We identified all four subgroups of HMPV during each year and at each study site, although the distribution of subgroups varied by year. The extent of antigenic variability between HMPV subgroups is not clear in animals or in humans [30
], but the presence of multiple HMPV strains in a single season could affect the design of vaccines or prophylactic antibodies if antigenic variability leads to partial immune escape. We did not find that specific subgroups were associated with more severe disease (data not shown); some studies have suggested this phenomenon [42
], while others have not [43
]. Correlation between infecting subtype and disease severity has been shown for RSV [44
]. A postulated mechanism for alternating circulation of different HMPV subgroups is population immune pressure [46
]. Long-term, prospective, population-based surveillance is needed to establish whether different subgroups of HMPV vary in virulence and whether circulation patterns are the result of immune pressure.
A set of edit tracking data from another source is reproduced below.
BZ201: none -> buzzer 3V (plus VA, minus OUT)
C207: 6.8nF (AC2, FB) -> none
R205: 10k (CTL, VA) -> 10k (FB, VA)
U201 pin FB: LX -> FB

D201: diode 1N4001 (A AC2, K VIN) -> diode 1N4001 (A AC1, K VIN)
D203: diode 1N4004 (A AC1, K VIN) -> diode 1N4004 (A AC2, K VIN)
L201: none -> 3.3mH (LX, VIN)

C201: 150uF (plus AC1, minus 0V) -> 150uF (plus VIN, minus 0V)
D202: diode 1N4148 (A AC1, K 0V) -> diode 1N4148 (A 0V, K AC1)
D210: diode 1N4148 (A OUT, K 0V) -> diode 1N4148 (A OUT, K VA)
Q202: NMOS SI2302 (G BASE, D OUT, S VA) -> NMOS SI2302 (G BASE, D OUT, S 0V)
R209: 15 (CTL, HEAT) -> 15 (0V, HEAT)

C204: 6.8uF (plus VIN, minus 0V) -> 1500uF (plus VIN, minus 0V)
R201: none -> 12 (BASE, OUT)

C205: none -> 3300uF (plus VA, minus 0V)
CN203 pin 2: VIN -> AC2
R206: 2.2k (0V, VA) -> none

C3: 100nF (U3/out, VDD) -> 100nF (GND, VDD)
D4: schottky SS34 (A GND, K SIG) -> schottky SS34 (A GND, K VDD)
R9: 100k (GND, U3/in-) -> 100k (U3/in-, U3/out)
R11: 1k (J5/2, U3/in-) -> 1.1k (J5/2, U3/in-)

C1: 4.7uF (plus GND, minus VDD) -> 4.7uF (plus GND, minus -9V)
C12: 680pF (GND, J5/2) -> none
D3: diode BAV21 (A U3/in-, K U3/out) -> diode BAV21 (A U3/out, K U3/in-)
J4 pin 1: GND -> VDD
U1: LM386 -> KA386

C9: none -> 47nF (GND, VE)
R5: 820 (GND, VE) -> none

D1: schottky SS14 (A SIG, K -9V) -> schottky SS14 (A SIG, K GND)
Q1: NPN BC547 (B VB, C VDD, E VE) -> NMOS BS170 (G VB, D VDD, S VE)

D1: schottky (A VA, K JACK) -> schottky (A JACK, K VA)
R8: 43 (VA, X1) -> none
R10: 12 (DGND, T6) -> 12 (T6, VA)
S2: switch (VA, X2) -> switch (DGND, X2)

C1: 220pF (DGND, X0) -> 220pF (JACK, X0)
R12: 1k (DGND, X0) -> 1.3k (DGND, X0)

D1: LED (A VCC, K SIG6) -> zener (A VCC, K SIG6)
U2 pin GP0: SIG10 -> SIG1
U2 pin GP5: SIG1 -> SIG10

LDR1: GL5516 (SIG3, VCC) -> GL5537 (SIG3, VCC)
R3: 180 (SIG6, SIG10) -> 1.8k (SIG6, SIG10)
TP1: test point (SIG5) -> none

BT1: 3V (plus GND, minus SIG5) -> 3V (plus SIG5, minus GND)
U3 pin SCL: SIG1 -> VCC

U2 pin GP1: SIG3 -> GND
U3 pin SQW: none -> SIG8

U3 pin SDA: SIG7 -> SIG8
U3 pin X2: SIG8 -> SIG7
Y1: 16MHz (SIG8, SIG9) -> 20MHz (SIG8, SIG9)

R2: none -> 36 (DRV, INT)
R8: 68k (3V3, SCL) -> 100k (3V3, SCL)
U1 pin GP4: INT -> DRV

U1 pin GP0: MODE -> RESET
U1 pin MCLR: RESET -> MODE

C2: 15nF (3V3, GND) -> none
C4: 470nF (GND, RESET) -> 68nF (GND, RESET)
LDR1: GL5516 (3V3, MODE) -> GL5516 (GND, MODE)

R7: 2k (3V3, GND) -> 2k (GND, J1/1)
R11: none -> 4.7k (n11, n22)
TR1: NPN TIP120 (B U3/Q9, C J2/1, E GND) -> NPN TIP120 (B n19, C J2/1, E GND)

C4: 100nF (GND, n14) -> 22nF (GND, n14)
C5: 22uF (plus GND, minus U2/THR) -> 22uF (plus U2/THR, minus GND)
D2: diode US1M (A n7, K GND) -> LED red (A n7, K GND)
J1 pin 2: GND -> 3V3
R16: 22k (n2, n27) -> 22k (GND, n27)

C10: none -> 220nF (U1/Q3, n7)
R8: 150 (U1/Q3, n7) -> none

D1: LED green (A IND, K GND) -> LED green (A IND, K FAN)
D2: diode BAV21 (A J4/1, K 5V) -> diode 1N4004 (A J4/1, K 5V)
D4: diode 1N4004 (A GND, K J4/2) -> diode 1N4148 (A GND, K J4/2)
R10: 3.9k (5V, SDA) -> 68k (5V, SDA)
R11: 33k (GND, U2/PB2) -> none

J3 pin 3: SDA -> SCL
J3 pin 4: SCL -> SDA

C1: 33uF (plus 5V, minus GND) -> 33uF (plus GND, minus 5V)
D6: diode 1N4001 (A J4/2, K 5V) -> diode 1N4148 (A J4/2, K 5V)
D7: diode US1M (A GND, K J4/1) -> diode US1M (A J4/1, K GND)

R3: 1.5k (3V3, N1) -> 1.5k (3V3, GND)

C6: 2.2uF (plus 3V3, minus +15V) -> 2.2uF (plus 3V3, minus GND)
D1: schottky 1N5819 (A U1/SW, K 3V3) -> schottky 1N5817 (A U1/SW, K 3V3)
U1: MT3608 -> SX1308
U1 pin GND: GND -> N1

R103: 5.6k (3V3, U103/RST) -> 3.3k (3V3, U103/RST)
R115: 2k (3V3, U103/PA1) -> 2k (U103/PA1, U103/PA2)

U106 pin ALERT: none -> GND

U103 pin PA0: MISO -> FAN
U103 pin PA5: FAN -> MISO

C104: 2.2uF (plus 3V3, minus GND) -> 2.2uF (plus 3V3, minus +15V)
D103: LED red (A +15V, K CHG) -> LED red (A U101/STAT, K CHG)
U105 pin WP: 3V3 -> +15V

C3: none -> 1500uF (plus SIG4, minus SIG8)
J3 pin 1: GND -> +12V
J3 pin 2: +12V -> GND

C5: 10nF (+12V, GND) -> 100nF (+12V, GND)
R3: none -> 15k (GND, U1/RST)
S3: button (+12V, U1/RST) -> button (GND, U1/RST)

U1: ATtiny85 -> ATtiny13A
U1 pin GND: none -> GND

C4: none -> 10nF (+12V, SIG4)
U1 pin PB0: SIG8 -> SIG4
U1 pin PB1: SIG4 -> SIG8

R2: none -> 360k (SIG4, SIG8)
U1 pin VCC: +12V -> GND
Despite the strength of our prospective population-based surveillance system, our study has limitations. First, surveillance was performed for only two years at only two geographically distant sites (representing two US regions, Northeast and South). Greater regional and temporal differences in viral circulation may have been evident if the study included more years or sites, since others have reported substantial year-to-year variability in HMPV prevalence [1
]. Second, institutional differences in medical practice might have contributed to variation in HMPV hospitalization rates, and although enrolled and non-enrolled children did not differ in demographic characteristics, unknown biases may have affected our HMPV burden estimates. Coinfections were present in a minority of children, but the clinical importance of these coinfections is not clear. HRV is identified frequently in asymptomatic individuals and thus especially difficult to interpret as a co-detected virus [48
]. A large number of children in the study did not have a virus identified by the testing used; this could be due to false negatives or the presence of other pathogens not tested for. Nearly all of the HMPV-infected children had ARI symptoms and not fever alone, but we enrolled children with fever alone in addition to children with ARI. Thus, since the population-based incidence was calculated using all hospitalized children including those with fever alone, we may have underestimated the true incidence of HMPV (and other viruses) in children with ARI. Finally, this study only assessed hospitalized children and the impact of HMPV on emergency department and outpatient visits is unknown.